Talking Points Memo: A team of researchers from MIT led by Karthik Raman has developed a device that can store digital data at a density of 1000 TB/in2. That’s three orders of magnitude larger than the storage density of the latest magnetic disk drives. The new device’s storage medium consists of molecules, each about 1 nm in diameter, that were made by combining graphene fragments with zinc atoms. By attaching the molecules to an electrode layer, the researchers could switch the molecules’ conductivity between two values, representing the 0 and 1 of binary data storage. However, the development still faces several difficulties before it can be used in commercial applications. Currently the material needs to be cooled to -22 °C, which although comparatively warm, is not convenient for regular use. The material also has a conductivity differential of only about 20%, which is not a large enough difference to be reliably and repeatedly overwritten. And the material creation process would need to be scaled up as well. Raman believes that it will be several years before the technique will be commercialized.

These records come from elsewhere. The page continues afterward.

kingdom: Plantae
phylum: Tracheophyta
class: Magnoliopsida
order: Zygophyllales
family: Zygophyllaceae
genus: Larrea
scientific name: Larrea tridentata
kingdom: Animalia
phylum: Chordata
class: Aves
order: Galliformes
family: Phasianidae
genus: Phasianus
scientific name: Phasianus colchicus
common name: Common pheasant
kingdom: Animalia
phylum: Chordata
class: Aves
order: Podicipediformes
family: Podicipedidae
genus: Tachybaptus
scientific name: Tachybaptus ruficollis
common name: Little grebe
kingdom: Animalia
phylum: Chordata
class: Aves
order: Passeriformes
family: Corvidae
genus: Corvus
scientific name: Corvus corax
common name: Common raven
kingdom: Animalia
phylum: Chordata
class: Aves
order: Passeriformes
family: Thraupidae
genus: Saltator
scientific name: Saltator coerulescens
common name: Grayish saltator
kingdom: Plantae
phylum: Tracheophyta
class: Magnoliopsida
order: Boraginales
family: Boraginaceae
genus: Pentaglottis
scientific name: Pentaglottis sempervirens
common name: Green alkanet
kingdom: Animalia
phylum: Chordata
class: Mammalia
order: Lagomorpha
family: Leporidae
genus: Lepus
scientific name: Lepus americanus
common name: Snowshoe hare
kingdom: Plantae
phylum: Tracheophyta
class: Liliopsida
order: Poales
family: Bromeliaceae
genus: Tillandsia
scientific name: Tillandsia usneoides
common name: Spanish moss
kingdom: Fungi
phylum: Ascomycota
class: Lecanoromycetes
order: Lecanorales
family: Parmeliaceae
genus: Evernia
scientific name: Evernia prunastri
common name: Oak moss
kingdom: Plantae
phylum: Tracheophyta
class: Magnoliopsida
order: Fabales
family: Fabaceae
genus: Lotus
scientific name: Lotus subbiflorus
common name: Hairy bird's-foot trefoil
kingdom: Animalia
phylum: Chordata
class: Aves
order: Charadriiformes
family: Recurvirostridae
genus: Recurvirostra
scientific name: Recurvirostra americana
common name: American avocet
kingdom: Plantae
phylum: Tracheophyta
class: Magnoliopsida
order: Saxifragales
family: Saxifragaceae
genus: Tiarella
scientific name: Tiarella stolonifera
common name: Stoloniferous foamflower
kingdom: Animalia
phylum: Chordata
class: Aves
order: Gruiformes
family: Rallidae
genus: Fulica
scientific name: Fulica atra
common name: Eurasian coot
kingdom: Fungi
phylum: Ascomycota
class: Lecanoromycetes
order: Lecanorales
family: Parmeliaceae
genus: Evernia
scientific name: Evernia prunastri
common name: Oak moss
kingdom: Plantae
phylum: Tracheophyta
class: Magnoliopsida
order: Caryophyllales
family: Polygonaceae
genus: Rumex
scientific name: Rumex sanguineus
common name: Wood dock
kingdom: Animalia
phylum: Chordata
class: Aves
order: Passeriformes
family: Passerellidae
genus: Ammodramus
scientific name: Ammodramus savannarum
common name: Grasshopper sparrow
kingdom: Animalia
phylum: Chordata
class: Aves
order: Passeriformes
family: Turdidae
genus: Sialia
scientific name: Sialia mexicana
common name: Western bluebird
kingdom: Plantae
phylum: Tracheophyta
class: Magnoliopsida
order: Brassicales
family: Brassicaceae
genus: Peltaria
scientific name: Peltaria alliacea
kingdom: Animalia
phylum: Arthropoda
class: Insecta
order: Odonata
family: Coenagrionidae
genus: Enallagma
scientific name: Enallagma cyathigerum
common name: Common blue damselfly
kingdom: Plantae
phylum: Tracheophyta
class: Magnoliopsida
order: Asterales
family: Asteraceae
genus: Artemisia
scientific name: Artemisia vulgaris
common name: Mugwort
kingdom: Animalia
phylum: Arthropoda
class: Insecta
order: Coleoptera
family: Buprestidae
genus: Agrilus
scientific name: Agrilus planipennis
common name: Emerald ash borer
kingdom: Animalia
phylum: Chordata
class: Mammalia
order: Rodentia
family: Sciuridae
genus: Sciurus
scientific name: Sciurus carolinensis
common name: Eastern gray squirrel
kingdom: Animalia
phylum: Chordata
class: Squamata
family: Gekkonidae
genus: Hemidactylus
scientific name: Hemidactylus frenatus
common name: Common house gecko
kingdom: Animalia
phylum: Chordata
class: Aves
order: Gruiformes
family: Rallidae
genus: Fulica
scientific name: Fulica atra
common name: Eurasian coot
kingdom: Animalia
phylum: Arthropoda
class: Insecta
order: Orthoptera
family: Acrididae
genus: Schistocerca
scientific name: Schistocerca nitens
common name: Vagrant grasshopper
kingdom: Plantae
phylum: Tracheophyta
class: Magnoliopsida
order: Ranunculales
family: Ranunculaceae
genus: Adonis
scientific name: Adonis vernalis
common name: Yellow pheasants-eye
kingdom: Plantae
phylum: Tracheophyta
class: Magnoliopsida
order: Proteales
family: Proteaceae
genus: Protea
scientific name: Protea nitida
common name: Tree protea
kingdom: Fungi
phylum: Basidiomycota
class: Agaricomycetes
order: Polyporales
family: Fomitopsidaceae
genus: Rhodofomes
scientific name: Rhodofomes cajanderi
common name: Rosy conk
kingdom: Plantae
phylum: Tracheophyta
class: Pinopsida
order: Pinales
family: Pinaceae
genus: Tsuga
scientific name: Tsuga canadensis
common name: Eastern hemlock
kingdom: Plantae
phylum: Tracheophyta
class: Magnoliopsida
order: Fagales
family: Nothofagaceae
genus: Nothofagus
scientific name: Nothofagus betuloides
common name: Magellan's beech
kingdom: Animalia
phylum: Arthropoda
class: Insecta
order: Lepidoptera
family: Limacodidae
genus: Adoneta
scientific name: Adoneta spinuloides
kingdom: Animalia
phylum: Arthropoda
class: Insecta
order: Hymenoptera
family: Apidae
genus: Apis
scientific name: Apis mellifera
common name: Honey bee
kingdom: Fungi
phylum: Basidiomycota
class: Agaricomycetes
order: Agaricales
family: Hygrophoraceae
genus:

Ars Technica: Hydrogen is the simplest of atoms, formed by a single electron orbiting a single proton. Because of its simplicity, hydrogen is useful for determining many basic characteristics of particles. One such characteristic is the size of the proton, which researchers have measured to be roughly 0.88 fm. An international team of researchers has applied the same electron scattering technique normally used to measure the size of the proton to a variant of hydrogen in which the electron is replaced by a muon. The muon shares many of the same characteristics as the electron, but is 207 times heavier. Because the technique’s precision depends on mass, the muon measurements were more precise. The researchers were surprised, however, to discover that the resulting measurement of 0.84 fm was not only more precise than the value derived from electron scattering, but also smaller by more than seven standard deviations. What is causing the discrepancy is not known. But if muons interact with protons in a different way than electrons do, entirely new physics could be at work.
BBC: Humans, birds, and seals are known to use the stars to help them move around at night. Now it looks like certain insects may have that ability as well. African dung beetles roll dung into round balls and then push them somewhere to eat later. Because they can operate at night as well as during the day, Marie Dacke of Lund University in Sweden wondered how they find their way in the dark. She and her colleagues brought some beetles to the Johannesburg planetarium, where they watched the bugs perform under different types of star fields. Because they can push the balls in straight lines under starry skies but not when skies are overcast, the researchers conclude that they somehow get their bearings from the stars, in particular the band of light provided by the Milky Way. The researchers report their findings in the journal Current Biology.
Science: Two days ago, a small, Twin Otter plane is believed to have crashed in a remote, mountainous area of Antarctica. Three men were on board—two pilots and a mechanic, all Canadian. The plane had been traveling from the US Amundsen–Scott South Pole Station to an Italian research base, where it was to be used as part of Italy’s scientific program. About 10:00 GMT Wednesday the plane’s emergency transmitter sounded, indicating the plane had gone down in the Queen Alexandra mountain range. Because of bad weather and poor visibility, rescue planes have so far been unable to locate the aircraft. The condition of the men on board is unknown.